Whatever else Tony Abbott may or may not do over the next three years, I doubt that he will go back on any of the promises he made. Politics is politics and running an economy is something else. So where Maurice Newman has written in today’s AFR how the Prime Minister must attend to various economic issues, I fear they will fall on deaf ears. They will fall on deaf ears in part because of what the PM said before the election, and they will fall on deaf ears because aside from paid maternity leave, every one of the policies he took up from the ALP would arrive back in spades if the Labor Party should happen to be returned.
Nevertheless, Newman does have a point:
The federal government’s top business adviser has criticised the cost of the National Disability Insurance Scheme and the school funding reforms, slammed wages as too high and industrial relations as being too rigid, and urged the government to push the envelope in order to ‘repair’ the economy.
In a fiery speech on Monday night, Maurice Newman, the head of the Prime Minister’s Business Advisory Council, lamented as ‘hasty’ Tony Abbott’s pre-election promises to quarantine such areas as health and defence from budget cuts and suggested the Prime Minister ‘disturb the comfort zones of many’ to pay down debt and cut the deficit as soon as possible.

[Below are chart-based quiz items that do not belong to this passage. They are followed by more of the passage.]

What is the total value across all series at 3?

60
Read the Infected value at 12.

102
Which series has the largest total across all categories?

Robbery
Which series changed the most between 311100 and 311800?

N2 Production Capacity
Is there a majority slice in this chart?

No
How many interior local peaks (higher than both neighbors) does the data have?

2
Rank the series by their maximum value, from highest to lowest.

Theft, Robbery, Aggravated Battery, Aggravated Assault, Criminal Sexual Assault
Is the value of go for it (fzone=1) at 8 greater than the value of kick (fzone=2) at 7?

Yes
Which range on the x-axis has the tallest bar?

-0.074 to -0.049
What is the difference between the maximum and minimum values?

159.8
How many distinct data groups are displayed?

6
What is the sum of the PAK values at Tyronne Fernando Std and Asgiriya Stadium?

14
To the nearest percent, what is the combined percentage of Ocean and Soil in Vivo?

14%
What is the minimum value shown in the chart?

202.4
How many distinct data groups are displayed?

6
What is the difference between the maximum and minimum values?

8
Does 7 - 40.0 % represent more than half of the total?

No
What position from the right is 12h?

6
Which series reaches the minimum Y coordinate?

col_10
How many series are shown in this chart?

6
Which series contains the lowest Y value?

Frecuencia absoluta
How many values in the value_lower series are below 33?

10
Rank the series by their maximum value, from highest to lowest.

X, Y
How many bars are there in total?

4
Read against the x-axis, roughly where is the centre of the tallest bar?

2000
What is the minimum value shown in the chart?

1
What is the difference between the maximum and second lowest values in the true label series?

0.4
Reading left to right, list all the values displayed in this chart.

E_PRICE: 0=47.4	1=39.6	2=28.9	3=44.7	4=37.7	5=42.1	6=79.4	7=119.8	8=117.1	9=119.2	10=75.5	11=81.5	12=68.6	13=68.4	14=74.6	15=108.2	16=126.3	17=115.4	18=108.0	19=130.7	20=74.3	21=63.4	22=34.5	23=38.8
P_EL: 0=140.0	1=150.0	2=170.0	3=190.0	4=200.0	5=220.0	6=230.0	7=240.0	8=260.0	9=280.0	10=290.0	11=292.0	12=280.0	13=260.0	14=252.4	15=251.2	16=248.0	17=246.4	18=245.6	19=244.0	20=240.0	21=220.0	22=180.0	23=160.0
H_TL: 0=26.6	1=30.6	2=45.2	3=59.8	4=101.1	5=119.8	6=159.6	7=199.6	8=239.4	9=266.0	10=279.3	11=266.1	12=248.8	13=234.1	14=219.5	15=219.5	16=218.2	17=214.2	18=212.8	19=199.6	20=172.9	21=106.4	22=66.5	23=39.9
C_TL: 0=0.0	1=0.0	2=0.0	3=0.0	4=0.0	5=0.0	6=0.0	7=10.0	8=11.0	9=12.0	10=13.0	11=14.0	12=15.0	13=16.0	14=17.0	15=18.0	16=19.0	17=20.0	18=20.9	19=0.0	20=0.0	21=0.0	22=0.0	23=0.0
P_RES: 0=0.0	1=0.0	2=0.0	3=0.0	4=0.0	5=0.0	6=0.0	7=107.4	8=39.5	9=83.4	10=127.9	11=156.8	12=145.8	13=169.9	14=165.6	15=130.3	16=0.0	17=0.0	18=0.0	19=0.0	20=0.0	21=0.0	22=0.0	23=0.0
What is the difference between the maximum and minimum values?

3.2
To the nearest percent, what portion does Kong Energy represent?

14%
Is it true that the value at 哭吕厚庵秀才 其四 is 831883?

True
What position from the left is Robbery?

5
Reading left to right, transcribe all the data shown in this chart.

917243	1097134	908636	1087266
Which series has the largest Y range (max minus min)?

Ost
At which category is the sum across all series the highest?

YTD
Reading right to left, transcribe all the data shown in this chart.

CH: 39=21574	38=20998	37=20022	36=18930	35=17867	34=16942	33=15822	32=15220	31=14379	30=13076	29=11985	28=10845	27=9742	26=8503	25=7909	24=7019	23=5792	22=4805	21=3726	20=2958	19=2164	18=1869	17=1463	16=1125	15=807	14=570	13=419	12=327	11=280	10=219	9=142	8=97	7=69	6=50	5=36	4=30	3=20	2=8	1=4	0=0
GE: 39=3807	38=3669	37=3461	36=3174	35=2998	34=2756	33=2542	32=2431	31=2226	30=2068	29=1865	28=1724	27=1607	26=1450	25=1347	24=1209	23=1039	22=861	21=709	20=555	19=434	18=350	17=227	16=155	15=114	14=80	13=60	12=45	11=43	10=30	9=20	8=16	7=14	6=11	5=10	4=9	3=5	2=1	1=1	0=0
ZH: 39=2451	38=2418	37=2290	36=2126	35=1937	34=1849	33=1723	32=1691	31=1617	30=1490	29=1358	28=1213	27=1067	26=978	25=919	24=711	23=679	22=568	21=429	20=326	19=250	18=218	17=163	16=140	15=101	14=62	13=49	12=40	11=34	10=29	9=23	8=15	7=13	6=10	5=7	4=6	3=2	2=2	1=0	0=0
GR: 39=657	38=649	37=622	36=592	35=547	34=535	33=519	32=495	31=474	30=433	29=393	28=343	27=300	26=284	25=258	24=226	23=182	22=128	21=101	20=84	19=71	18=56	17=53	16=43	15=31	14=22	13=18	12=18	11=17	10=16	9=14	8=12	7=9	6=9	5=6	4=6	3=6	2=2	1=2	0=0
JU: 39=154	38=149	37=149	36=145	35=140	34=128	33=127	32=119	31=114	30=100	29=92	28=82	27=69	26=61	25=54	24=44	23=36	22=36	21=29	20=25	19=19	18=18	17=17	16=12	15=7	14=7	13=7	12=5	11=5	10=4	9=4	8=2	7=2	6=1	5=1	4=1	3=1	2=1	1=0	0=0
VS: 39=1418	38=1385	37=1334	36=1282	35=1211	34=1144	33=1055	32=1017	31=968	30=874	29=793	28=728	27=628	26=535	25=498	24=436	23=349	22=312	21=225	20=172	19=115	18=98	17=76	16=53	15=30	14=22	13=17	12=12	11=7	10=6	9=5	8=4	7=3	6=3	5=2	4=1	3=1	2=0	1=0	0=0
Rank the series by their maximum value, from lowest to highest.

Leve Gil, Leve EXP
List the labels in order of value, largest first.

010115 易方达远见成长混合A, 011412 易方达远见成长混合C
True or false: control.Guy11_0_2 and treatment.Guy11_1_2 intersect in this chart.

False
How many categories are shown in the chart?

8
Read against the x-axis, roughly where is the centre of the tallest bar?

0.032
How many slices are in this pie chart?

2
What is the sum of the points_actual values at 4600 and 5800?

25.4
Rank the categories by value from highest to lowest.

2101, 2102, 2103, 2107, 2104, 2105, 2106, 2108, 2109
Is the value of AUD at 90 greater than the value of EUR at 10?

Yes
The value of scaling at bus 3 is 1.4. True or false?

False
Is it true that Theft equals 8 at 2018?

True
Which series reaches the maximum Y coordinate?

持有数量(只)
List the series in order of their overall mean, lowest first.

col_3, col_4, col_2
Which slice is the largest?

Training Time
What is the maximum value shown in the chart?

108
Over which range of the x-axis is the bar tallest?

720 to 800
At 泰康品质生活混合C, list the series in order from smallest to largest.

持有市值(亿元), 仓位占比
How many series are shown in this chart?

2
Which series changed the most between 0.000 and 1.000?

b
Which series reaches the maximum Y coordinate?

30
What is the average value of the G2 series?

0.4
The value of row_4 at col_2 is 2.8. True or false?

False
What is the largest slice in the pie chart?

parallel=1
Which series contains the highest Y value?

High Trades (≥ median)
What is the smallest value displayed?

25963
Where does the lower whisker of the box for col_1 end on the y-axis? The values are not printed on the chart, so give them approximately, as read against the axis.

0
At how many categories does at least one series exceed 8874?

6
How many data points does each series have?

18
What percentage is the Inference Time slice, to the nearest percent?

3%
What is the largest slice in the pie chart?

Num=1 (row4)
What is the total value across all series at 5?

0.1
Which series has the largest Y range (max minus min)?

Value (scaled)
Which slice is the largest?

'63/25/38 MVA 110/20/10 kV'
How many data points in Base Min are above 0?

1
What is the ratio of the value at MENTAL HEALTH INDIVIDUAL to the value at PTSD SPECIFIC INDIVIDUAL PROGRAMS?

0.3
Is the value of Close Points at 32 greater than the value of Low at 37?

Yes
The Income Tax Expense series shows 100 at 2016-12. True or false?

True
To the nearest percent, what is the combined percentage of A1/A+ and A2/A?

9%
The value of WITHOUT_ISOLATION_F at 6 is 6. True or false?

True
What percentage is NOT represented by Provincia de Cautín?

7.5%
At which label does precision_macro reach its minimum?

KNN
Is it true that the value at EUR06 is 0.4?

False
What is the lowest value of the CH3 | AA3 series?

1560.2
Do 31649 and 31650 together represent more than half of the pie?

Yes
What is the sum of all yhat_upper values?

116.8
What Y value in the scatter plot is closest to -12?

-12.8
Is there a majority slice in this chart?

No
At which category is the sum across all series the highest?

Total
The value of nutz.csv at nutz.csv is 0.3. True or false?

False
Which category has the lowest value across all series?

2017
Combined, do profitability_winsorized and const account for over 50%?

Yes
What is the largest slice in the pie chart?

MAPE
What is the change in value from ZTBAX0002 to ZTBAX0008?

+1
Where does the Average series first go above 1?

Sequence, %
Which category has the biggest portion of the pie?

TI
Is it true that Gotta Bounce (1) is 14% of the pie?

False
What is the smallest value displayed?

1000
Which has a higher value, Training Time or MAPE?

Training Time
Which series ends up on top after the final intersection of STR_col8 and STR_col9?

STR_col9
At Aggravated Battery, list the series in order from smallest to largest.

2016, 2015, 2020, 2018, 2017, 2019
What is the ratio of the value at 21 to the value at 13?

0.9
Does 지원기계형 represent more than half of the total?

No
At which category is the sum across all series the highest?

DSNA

Vowing to furnish Mr Abbott with ‘dependable and fearless advice’, Mr Newman said the economy was ‘running on empty’ and, without reforms and fiscal discipline, it was ‘facing the prospect of growth with a zero in front of it’.
‘That will feel like hitting a brick wall,’ he said.
That GDP growth will decline for around a year is just how it is if there is to be a redeployment of resources to where they might actually be used productively. And I wish there was more explicit recognition that the only way for a recovery ever to occur will be if it is driven by the private sector.
But almost everyone only likes market outcomes when it suits them. I can only hope that the politics doesn’t overwhelm economic reform.